A conceptual illustration of next-generation generative AI cloud infrastructure, where diverse accelerators including GPU, NPU, and PIM accelerators operate together as a unified system. KAIST’s research aims to enable this heterogeneous integration to overcome the limitations of today’s GPU-centric AI computing.
Generative AI inference today is powered largely by NVIDIA GPU, but the landscape is shifting rapidly toward more diverse accelerators. Neural Processing Units (NPU), introduced by global hyperscalers through efforts such as Google’s TPU and Amazon’s Inferentia, represent one major direction. In parallel, AI chip startups including FuriosaAI, Rebellions, and HyperAccel are pushing NPU architectures tailored for large scale AI workloads. A second movement is the rise of Processing-in-Memory (PIM) technologies, with Samsung and SK hynix advancing memory centric approaches that reduce data movement and improve energy efficiency. Together, these trends signal a transition from a GPU dominated ecosystem to heterogeneous AI hardware that spans GPU, NPU, and PIM.

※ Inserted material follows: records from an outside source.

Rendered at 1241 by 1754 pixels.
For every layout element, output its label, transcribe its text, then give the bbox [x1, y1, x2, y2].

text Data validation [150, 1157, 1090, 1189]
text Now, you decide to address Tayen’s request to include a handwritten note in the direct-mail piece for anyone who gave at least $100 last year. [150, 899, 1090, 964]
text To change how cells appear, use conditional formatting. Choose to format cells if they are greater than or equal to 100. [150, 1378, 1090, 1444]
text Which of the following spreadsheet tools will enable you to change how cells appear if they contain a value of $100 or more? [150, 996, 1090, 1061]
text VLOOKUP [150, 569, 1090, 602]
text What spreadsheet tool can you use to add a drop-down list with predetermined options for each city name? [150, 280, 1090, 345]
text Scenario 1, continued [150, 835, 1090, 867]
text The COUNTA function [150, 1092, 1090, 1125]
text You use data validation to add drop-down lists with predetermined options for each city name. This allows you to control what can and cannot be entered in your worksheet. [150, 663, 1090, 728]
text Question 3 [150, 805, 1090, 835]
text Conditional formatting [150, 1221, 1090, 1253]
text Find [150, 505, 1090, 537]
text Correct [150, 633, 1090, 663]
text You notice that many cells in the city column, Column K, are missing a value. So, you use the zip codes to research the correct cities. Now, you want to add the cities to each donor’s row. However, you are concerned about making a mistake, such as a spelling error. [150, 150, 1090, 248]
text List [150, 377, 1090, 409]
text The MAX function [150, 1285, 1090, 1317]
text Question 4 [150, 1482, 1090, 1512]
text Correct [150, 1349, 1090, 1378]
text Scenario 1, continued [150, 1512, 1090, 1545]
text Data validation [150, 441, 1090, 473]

This diversification creates both opportunities and fundamental systems challenges. Each class of accelerator offers distinct strengths, and no single device can efficiently support the full range of generative AI inference, whose operational patterns vary across algorithmic components as well as diverse application behaviors, including interactive and agent driven workloads. Leveraging the complementary strengths of GPU, NPU, and PIM is therefore essential for improving performance, energy efficiency, and overall cost effectiveness at cloud scale. Achieving this requires more than isolated hardware advances. It demands hardware-software co-design that enables heterogeneous accelerators to operate as a unified computing substrate rather than as disconnected components.
KAIST’s research addresses this challenge by advancing both hardware level integration strategies and system software that integrates and orchestrates heterogeneous accelerators. In terms of hardware, KAIST has developed NeuPIMs, a NPU-PIM integrated accelerator architecture in which NPU like compute engines and PIM channels collaborate to process different parts of large language model workloads (Figure 1). NeuPIMs introduces mechanisms for distributing compute and memory bound operations across devices and coordinating execution, which allows NPU engines and PIM units operate concurrently. This architecture demonstrates a significant step forward in showing how compute centric and memory centric accelerators can be integrated into a single system to overcome bottlenecks inherent in GPU only designs.
Figure 1 Overview of the NeuPIMs system and accelerator architecture.
Complementing this hardware contribution, KAIST has developed LLMServingSim, a system level simulation infrastructure that models how GPU, NPU, and PIM devices behave when deployed together inside real serving clusters. The simulator converts model execution graphs into detailed operator schedules, models request level behaviors such as batching and KV cache management, and provides performance estimates without requiring physical hardware deployment (Figure 2). This enables researchers and industry developers to analyze the impact of emerging accelerator designs before fabrication, guiding chip architecture choices, runtime scheduling policies, and cluster level provisioning.
Figure 2 Overview of the LLMServingSim simulation framework.